President suggests lowering tariffs from 145% to 80% as negotiations with China commence, amid plummeting trade volumes.
President
Donald Trump has set the stage for discussions with China by proposing a reduction of the current 145% tariff on Chinese goods to 80%.
This announcement was made via a series of posts on Truth Social ahead of the anticipated trade talks scheduled to take place in Geneva this weekend involving US Treasury Secretary Scott Bessent, US Trade Representative Jamieson Greer, and their Chinese counterparts.
In his posts, Trump emphasized that China should increase its imports of US goods, suggesting that an opening of Chinese markets would be beneficial both for the US and for China.
He asserted that lowering the tariff to 80% was a reasonable concession, leaving the final decision to Secretary Bessent.
This proposed reduction would represent a major shift from the current trade environment, which has resulted in a 60% decrease in shipments from China to the United States.

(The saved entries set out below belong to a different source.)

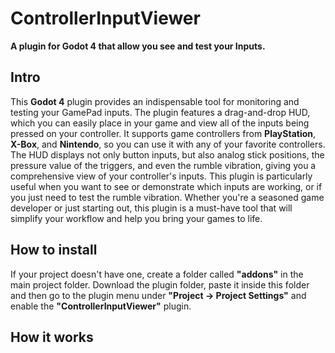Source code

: # ControllerInputViewer
**A plugin for Godot 4 that allow you see and test your Inputs.**

## Intro
This **Godot 4** plugin provides an indispensable tool for monitoring and testing your GamePad inputs. The plugin features a drag-and-drop HUD, which you can easily place in your game and view all of the inputs being pressed on your controller. It supports game controllers from **PlayStation**, **X-Box**, and **Nintendo**, so you can use it with any of your favorite controllers. The HUD displays not only button inputs, but also analog stick positions, the pressure value of the triggers, and even the rumble vibration, giving you a comprehensive view of your controller's inputs. This plugin is particularly useful when you want to see or demonstrate which inputs are working, or if you just need to test the rumble vibration. Whether you're a seasoned game developer or just starting out, this plugin is a must-have tool that will simplify your workflow and help you bring your games to life.

## How to install
If your project doesn't have one, create a folder called **"addons"** in the main project folder. 
Download the plugin folder, paste it inside this folder and then go to the plugin menu under **"Project -> Project Settings"** and enable the **"ControllerInputViewer"** plugin.

## How it works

The trade tensions have started to impact prices, with analysts projecting that inflation could rise to approximately 4% by the end of the year due to the ongoing trade war.
Even if tariffs were lifted entirely, price increases and shortages could persist in the short term given the current decline in imports.
In related developments, China's exports to the United States fell by 21% in the previous month, demonstrating the immediate effect of tariffs prior to their full implementation.
Trump characterized this decline as advantageous, suggesting that it reflects the US no longer incurring financial losses, although this interpretation has been debated among economists.
Both Trump and Bessent have remarked that the high tariff rates imposed by the US and China are unsustainable and must be re-evaluated.
However, senior administration officials have tempered expectations regarding the outcomes of the upcoming Geneva talks.
They have cautioned that the discussions should be viewed as an initial step toward more constructive dialogue rather than an immediate path to a formal trade agreement.
Kevin Hassett, Director of the National Economic Council, noted that changes to tariffs are not anticipated before the negotiations conclude.
Bessent indicated earlier in the week that the primary aim of the discussions would be to de-escalate the current trade conflict, suggesting that the tariffs in place are akin to an embargo.
Meanwhile, the trade war has contributed to an economic downturn in the United States, with recent GDP reports indicating the country experienced its first contraction since early 2022.
The data reflects businesses stockpiling goods to mitigate the anticipated effects of tariffs.
Despite the imminent talks in Geneva, Bessent expressed that the normalization of trade relations could span two to three years, highlighting the complexity of the current negotiation landscape.